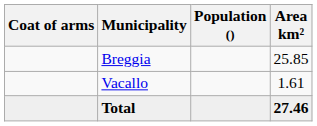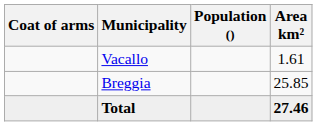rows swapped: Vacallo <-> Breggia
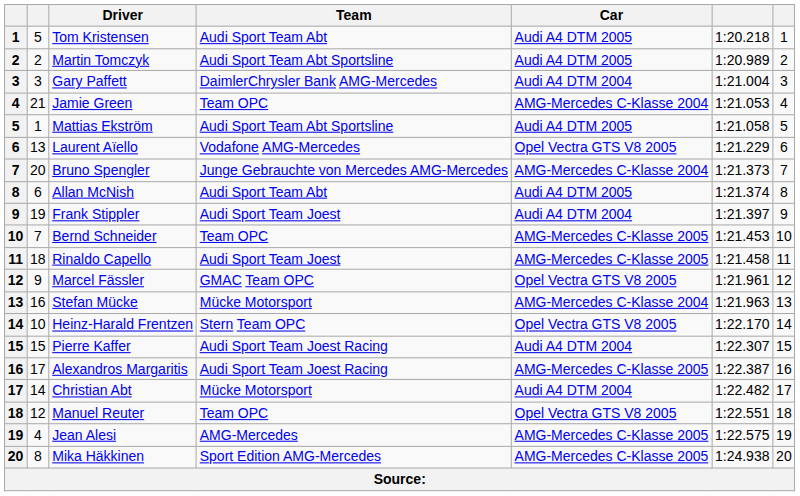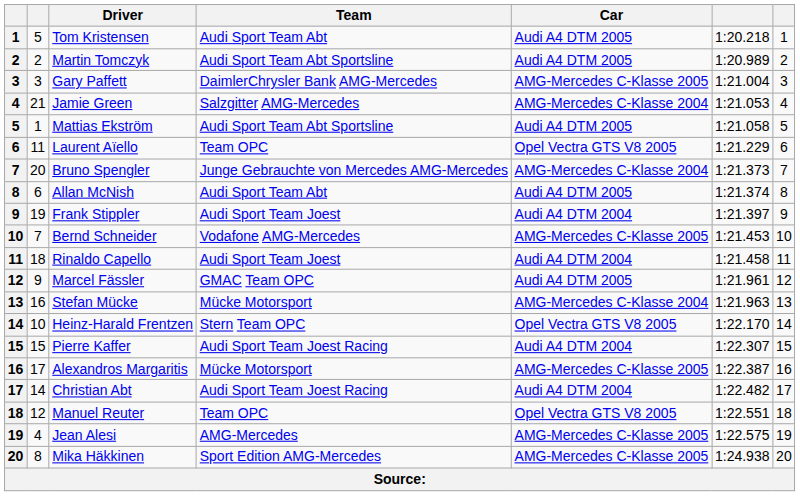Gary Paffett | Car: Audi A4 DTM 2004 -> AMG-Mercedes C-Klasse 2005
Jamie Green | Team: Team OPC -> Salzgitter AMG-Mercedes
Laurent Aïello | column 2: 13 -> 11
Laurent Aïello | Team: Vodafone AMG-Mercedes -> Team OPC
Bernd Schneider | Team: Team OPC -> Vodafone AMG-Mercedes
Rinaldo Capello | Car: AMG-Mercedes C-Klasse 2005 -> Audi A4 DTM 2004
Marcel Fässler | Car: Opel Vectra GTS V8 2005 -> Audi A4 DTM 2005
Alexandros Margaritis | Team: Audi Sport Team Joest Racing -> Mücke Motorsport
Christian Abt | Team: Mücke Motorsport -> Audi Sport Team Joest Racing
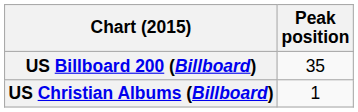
# # # # #
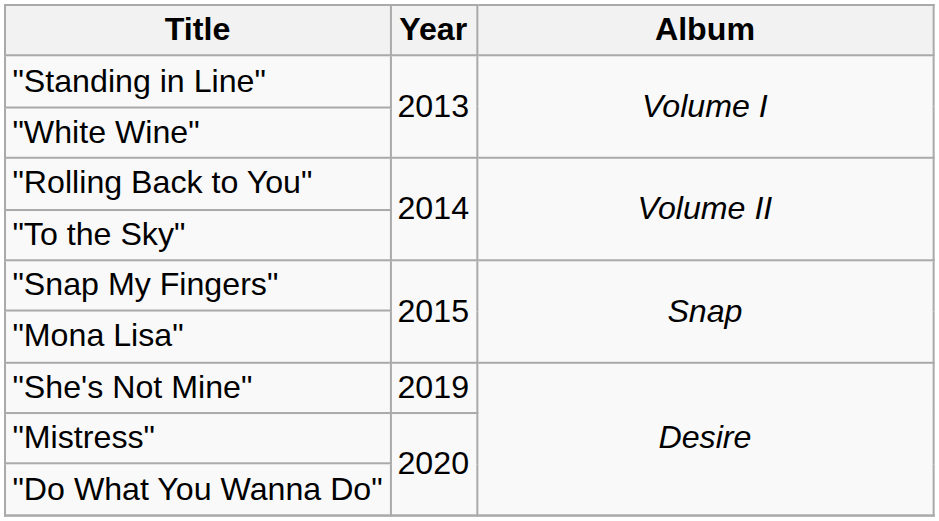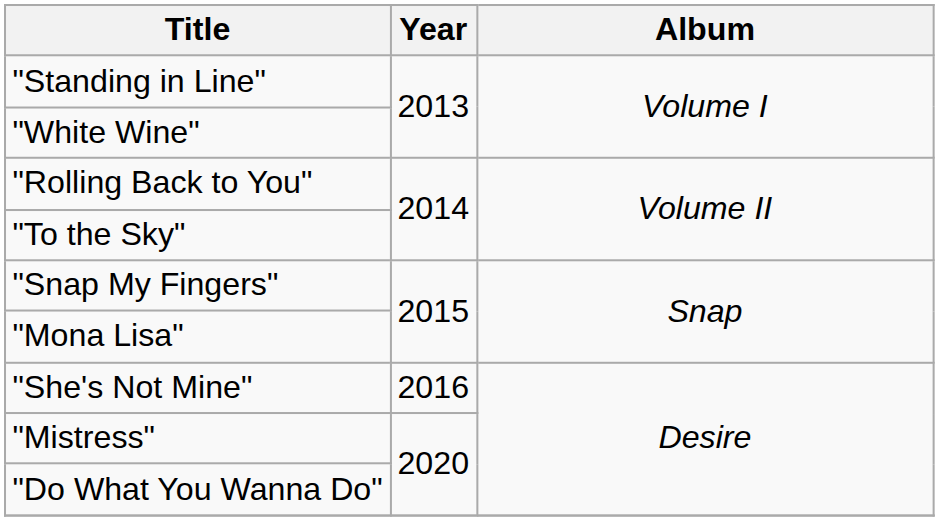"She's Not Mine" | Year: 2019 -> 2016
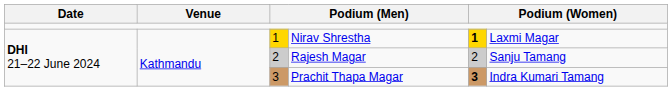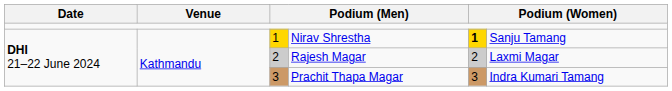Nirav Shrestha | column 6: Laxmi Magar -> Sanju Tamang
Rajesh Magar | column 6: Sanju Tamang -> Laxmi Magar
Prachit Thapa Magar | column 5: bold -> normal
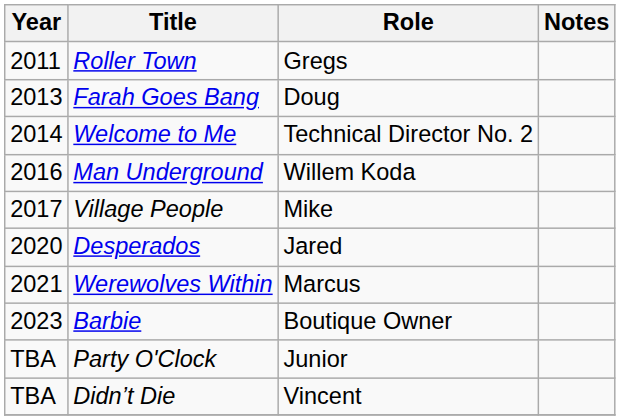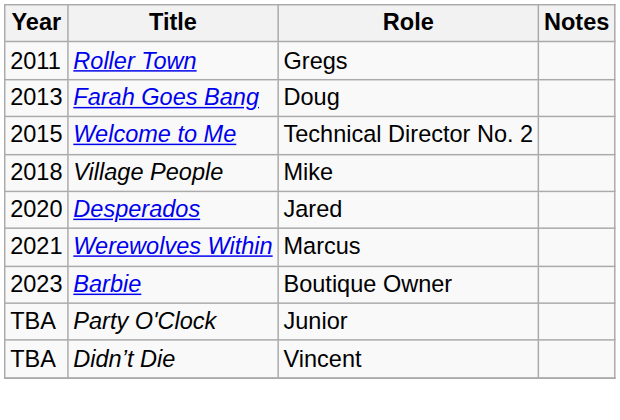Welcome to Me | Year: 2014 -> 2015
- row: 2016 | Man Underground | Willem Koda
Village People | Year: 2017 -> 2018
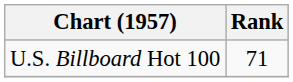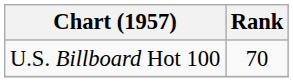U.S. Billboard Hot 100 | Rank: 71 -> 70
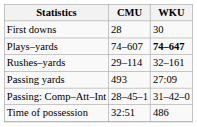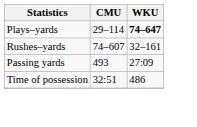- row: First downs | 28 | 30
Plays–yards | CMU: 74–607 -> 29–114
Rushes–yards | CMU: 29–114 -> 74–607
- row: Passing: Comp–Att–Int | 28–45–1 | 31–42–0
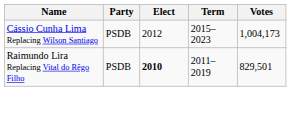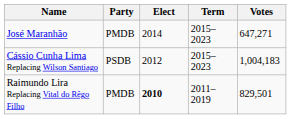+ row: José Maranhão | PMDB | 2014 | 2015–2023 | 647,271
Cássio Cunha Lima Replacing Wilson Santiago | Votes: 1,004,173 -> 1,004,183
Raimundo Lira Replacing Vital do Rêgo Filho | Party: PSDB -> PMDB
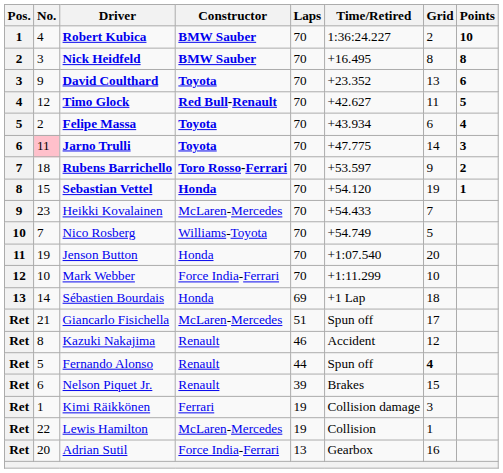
# # # # #
▶ _WHAT THE TASK REQUIRES_
In the listing, take the lines from the one with "2019 -> 2016" to the one with "Raimundo Lira Replacing" and write them out again, changing "Year" to "Release year" and keeping everything else as it is. Leave the pictures out.

▶ _OUTPUT BELOW_
"She's Not Mine" | Release year: 2019 -> 2016
Nirav Shrestha | column 6: Laxmi Magar -> Sanju Tamang
Rajesh Magar | column 6: Sanju Tamang -> Laxmi Magar
Prachit Thapa Magar | column 5: bold -> normal
Welcome to Me | Release year: 2014 -> 2015
- row: 2016 | Man Underground | Willem Koda
Village People | Release year: 2017 -> 2018
U.S. Billboard Hot 100 | Rank: 71 -> 70
- row: First downs | 28 | 30
Plays–yards | CMU: 74–607 -> 29–114
Rushes–yards | CMU: 29–114 -> 74–607
- row: Passing: Comp–Att–Int | 28–45–1 | 31–42–0
+ row: José Maranhão | PMDB | 2014 | 2015–2023 | 647,271
Cássio Cunha Lima Replacing Wilson Santiago | Votes: 1,004,173 -> 1,004,183
Raimundo Lira Replacing Vital do Rêgo Filho | Party: PSDB -> PMDB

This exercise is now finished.